Updated 7:00 p.m. | IRS official Lois Lerner has been placed on administrative leave as two senior senators requested, one day after she invoked her Fifth Amendment right against self-incrimination and refused to testify before a House committee.
In a letter to new IRS Acting Commissioner Danny Werfel, Permanent Subcommittee on Investigations Chairman Carl Levin, D-Mich., and ranking member John McCain, R-Ariz., requested Lerner be suspended immediately due to an apparent failure to disclose information to their investigatory subcommittee.
According to Sen. Charles Grassley, R-Iowa, Werfel asked Lerner to resign but she refused and was then placed on administrative leave. Grassley made clear he wants her case resolved quickly.
“She shouldn’t be in limbo indefinitely on the taxpayers’ dime,” he said in a statement.
Levin and McCain had been investigating political activity by tax-exempt organizations even before the public disclosure of inappropriate targeting for review of conservative groups by IRS officials in Cincinnati, Ohio.
“Given the serious failure by Ms. Lerner to disclose to this Subcommittee key information on topics that the Subcommittee was investigating, we have lost confidence in her ability to fulfill her duties as Director of Exempt Organizations at the IRS,” wrote Levin and McCain.
The text of the full letter is after the jump:
Dear Acting Commissioner Werfel:
We are writing to urge you to suspend immediately Lois Lerner from her office as Director of the Office of Exempt Organizations at the Internal Revenue Service (IRS). We believe that Ms. Lerner failed to disclose crucial information concerning the IRS’s inappropriate targeting of some conservative 501(c)(4) organizations during the course of a Subcommittee investigation into how the IRS enforces the 501(c)(4) law, leading to an incomplete account of the full operations of her unit.
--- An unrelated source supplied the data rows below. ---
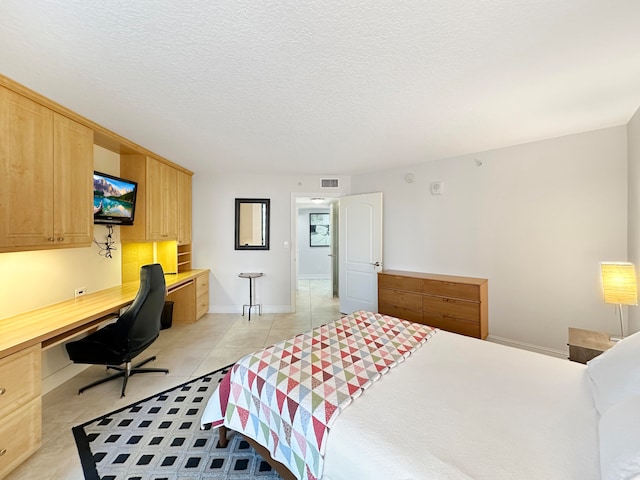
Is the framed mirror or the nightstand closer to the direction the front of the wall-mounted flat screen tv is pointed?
the nightstand

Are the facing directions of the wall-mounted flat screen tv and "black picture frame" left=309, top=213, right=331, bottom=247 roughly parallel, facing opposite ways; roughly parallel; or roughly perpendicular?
roughly perpendicular

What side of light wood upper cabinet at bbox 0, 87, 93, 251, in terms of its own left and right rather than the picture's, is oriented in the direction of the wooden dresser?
front

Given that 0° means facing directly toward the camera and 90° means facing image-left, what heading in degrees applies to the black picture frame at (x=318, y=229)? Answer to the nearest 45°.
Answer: approximately 0°

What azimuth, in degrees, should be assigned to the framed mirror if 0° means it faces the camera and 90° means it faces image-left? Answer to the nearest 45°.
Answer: approximately 0°

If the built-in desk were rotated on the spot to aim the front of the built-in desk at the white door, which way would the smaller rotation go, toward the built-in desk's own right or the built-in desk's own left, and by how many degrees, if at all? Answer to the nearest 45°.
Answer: approximately 45° to the built-in desk's own left

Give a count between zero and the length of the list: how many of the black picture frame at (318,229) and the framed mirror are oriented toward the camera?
2

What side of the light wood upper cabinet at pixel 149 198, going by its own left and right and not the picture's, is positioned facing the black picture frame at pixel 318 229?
left

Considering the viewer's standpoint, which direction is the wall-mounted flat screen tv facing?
facing the viewer and to the right of the viewer
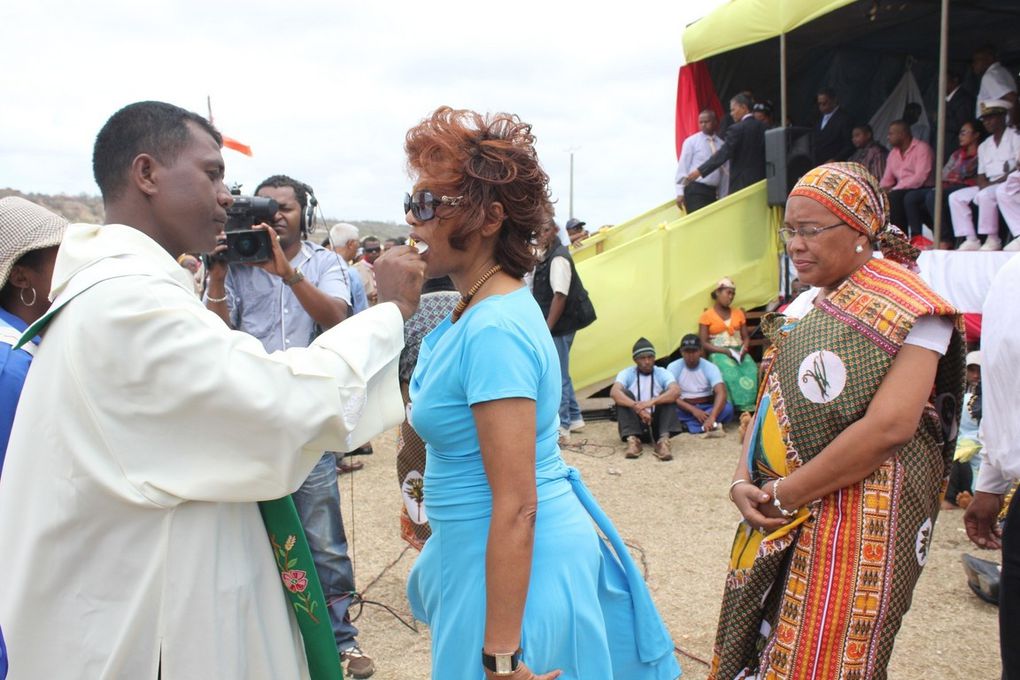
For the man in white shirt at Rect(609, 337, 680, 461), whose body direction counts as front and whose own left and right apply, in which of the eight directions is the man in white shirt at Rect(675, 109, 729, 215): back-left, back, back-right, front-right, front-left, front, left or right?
back

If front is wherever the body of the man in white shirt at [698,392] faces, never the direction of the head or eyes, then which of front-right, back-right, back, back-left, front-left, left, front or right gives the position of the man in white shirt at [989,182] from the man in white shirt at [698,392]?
left

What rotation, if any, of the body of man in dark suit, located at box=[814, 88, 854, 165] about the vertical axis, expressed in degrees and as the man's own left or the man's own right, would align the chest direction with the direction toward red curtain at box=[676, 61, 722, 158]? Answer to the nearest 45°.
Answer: approximately 90° to the man's own right

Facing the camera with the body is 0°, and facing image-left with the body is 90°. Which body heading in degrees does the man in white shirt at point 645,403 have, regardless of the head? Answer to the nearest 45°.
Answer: approximately 0°

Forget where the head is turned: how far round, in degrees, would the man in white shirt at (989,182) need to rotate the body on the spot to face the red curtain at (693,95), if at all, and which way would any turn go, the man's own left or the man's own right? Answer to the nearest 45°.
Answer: approximately 90° to the man's own right

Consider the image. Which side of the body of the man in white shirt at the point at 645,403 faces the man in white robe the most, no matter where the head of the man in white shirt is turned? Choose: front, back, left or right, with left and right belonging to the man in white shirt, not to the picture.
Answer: front

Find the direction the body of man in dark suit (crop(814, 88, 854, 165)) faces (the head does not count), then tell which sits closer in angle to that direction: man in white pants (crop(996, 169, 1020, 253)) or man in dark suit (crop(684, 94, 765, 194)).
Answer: the man in dark suit

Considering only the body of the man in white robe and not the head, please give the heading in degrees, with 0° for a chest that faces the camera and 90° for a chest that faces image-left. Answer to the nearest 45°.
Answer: approximately 270°

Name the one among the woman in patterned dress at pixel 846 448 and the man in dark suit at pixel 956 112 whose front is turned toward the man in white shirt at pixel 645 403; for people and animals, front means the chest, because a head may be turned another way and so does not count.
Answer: the man in dark suit

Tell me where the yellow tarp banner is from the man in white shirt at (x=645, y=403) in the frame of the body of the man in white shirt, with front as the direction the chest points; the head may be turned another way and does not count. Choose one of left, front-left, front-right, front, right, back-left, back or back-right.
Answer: back
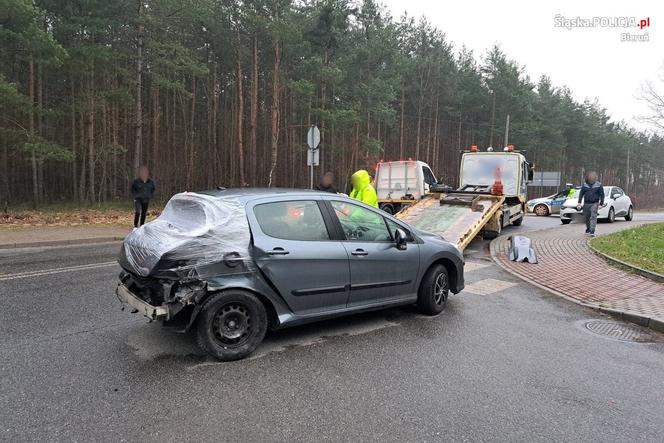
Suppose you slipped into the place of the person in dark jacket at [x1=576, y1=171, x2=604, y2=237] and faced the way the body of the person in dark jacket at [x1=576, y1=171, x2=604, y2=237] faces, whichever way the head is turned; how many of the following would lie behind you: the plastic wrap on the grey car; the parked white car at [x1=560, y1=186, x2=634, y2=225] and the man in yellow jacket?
1

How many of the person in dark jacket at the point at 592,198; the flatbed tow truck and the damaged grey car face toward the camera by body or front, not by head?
1

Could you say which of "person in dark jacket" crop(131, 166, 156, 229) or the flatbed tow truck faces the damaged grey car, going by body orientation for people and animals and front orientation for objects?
the person in dark jacket

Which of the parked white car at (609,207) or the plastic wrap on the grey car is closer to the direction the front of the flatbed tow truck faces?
the parked white car

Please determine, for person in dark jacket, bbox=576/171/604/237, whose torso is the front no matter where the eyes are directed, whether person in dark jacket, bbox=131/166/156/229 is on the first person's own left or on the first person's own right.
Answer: on the first person's own right

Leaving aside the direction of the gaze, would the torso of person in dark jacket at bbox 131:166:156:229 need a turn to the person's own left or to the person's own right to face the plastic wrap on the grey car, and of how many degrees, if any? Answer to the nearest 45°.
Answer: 0° — they already face it

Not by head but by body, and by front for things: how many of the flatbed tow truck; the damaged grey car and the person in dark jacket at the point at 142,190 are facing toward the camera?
1

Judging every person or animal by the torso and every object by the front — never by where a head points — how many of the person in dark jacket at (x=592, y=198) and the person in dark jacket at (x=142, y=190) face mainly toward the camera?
2

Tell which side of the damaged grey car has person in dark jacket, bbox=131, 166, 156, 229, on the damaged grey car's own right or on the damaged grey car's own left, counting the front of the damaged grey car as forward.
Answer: on the damaged grey car's own left

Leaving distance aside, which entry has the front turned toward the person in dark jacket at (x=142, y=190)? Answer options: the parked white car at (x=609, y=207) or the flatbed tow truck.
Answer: the parked white car

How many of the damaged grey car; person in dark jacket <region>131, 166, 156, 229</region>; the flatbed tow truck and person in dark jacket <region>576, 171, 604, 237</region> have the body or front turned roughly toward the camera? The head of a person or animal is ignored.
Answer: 2

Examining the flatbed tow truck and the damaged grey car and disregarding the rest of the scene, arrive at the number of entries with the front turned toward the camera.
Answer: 0

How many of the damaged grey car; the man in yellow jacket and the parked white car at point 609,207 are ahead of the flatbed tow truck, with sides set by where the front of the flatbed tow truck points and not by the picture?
1
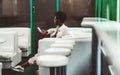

Since March of last year, the Subcommittee has been examining whether the IRS adequately and appropriately enforces tax code provisions and implementing regulations regarding the extent to which tax-exempt 501(c)(4) groups may engage in political campaign activity. The Subcommittee asked the IRS why it was not enforcing the 501(c)(4) statute which states that social welfare organizations should be used “exclusively for the promotion of social welfare” and instead enforcing the more lenient IRS regulation which states that a social welfare organization may be used “primarily” for social welfare. It also asked the IRS about how they reviewed applications filed by certain Democratic and Republican leaning 501(c)(4)s. Our investigation has included a year’s worth of correspondence between the Subcommittee and the IRS, as well as document productions and repeated consultations with IRS staff.
On April 30, 2013, Ms. Lerner and seven IRS colleagues spent six-hours being interviewed, on a bipartisan basis, by Subcommittee staff. That interview covered, among other topics, how the IRS determines which groups to review, what actions are taken in connection with the IRS reviews, and how the laws and regulations are used to examine those groups. Ms. Lerner failed to disclose the internal controversy over the search terms used by the Cincinnati office to identify 501(c)(4) groups for further review, the actions taken by that office in reviewing the identified groups, the investigation and imminent findings by the Treasury Department Inspector General for Tax Administration (TIGTA); and TIGTA’s conclusion that the IRS had used inappropriate criteria to target Tea Party and other conservative groups. Ms. Lerner also failed to disclose that she was fully aware of these issues as early as June 2011, and, according to TIGTA, had been personally involved in reviewing questionable actions taken by the Cincinnati office.
Given the serious failure by Ms. Lerner to disclose to this Subcommittee key information on topics that the Subcommittee was investigating, we have lost confidence in her ability to fulfill her duties as Director of Exempt Organizations at the IRS. Ms. Lerner’s continued tenure in the office she holds, where she is responsible for overseeing 1.6 million tax-exempt organizations, would erode public trust and confidence in the IRS and its professional integrity. We believe that the immediate removal of Ms. Lerner from office would be a vital step in helping to restore public trust in the agency.